New planning policy is being heralded as good for small stores, but James Lowman of the Association of Convenience Stores isn’t convinced.

Christmas is a strange period for policy and news making, when departments and news desks are on go slow and most interest groups shut up shop. In my experience, however, there is always something of major significance for local shops to digest with their Christmas turkey. This year it was the long-awaited new planning policy statement relating to town centres and retail. 

Communities Minister John Healey’s announcement landed with minimum media interest and I am disappointed that government chose this time to make such a major announcement, when many of the important voices in the debate (apart from ourselves) were unable to comment. I hope it wasn’t deliberate.  

What was announced is a major milestone in an often heated debate on how planning will cope with the future of retail development. The Minister was at pains to stress how this policy is tough in its protection of town centres and small shops. I can’t share his optimism; decisions to remove safeguards such as the need test are going to be well received by developers who have seen it as a barrier to getting their way. 

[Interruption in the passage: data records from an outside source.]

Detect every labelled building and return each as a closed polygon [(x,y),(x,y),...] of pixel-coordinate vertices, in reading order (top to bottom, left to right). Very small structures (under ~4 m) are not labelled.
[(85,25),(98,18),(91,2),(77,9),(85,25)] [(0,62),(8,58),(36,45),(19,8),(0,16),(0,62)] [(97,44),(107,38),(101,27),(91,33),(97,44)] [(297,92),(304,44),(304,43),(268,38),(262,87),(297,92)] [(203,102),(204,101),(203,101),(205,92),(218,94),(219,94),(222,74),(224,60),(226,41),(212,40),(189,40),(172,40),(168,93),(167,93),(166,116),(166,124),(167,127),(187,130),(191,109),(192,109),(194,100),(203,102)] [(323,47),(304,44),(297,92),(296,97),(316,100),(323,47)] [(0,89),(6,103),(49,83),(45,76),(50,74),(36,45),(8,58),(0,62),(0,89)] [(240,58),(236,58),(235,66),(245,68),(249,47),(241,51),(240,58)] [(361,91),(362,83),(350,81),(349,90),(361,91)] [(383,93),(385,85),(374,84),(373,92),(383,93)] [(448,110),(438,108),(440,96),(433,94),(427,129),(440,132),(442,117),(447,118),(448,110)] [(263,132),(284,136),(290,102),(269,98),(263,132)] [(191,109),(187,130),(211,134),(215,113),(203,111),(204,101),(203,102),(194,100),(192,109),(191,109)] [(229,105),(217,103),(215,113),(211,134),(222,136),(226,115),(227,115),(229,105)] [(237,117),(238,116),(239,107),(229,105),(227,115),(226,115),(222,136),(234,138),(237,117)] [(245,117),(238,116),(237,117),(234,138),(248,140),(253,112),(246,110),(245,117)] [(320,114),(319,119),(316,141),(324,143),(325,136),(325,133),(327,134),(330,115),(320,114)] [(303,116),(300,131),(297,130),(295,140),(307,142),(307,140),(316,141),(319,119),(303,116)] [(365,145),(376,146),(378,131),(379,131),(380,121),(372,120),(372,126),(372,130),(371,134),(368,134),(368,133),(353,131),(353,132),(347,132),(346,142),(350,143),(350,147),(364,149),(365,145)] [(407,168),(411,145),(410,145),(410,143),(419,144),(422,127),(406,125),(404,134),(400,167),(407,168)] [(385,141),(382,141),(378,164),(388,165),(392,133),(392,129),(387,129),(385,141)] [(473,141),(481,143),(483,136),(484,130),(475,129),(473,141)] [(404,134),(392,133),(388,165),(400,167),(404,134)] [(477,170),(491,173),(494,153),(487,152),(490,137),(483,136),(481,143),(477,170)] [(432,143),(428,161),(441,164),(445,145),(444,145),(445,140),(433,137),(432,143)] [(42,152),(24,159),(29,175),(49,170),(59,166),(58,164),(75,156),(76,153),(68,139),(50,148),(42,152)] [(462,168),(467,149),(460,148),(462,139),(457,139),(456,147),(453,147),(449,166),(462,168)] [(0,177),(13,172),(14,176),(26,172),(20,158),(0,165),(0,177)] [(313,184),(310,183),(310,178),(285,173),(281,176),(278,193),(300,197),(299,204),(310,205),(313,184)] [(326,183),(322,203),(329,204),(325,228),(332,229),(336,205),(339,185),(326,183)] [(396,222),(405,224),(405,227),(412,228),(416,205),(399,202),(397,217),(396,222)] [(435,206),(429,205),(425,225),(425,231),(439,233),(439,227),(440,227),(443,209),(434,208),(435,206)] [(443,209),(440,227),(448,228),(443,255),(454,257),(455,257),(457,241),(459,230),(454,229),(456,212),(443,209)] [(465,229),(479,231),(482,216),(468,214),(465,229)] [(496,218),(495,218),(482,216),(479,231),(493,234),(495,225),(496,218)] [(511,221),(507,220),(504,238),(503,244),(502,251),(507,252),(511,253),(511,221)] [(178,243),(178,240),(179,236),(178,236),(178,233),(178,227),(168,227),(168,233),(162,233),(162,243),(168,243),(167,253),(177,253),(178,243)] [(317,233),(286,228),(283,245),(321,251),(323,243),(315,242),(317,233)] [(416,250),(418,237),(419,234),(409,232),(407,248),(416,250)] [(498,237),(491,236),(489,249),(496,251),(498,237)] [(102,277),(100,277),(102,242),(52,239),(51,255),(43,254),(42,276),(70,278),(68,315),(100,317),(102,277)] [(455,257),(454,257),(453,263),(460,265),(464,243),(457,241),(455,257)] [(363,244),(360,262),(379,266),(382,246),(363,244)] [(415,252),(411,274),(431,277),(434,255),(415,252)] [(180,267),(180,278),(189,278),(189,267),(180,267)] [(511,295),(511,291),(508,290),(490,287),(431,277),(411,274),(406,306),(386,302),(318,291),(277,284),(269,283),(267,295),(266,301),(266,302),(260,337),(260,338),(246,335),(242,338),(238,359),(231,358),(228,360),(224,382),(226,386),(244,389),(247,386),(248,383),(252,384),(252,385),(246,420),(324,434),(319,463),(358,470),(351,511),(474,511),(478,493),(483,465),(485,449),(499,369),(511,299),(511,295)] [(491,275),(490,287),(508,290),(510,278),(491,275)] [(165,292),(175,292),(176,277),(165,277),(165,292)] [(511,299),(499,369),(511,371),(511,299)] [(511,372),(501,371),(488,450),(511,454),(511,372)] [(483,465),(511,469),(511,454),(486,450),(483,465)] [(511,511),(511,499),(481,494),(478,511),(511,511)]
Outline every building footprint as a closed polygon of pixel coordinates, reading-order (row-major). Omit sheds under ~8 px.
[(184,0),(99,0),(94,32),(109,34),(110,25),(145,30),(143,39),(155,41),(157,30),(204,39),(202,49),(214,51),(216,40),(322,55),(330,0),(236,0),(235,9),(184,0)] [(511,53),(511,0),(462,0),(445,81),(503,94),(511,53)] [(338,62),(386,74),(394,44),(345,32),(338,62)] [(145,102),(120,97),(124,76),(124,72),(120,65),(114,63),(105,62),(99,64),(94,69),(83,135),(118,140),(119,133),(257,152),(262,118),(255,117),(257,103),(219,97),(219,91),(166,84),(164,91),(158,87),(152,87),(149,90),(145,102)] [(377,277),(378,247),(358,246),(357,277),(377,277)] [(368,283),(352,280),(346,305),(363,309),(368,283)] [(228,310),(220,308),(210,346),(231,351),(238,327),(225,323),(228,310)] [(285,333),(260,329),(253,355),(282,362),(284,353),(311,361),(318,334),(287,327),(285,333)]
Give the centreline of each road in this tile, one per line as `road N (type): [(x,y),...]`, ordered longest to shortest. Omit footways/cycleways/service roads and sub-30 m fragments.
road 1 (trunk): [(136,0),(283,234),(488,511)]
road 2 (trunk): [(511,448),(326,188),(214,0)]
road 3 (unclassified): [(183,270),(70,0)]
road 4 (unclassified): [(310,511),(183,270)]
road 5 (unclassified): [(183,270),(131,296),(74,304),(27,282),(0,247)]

The Minister also stressed the new policy’s ability to promote diversity and consumer choice, but we have grave concerns that without strong leadership, promoting retail diversity will be hijacked by those who want an excuse to build more supermarkets in areas that do not have the capacity to sustain them.

At best we have to say that the jury is out and there is a lot to do to deliver the necessary change on the ground. Most of all we need to be on guard against anything that adjusts the delicate balance of planning decisions against town centres and small shops.
Without significant work from government to embed the new policy in the right way, it could well present more threat than opportunity.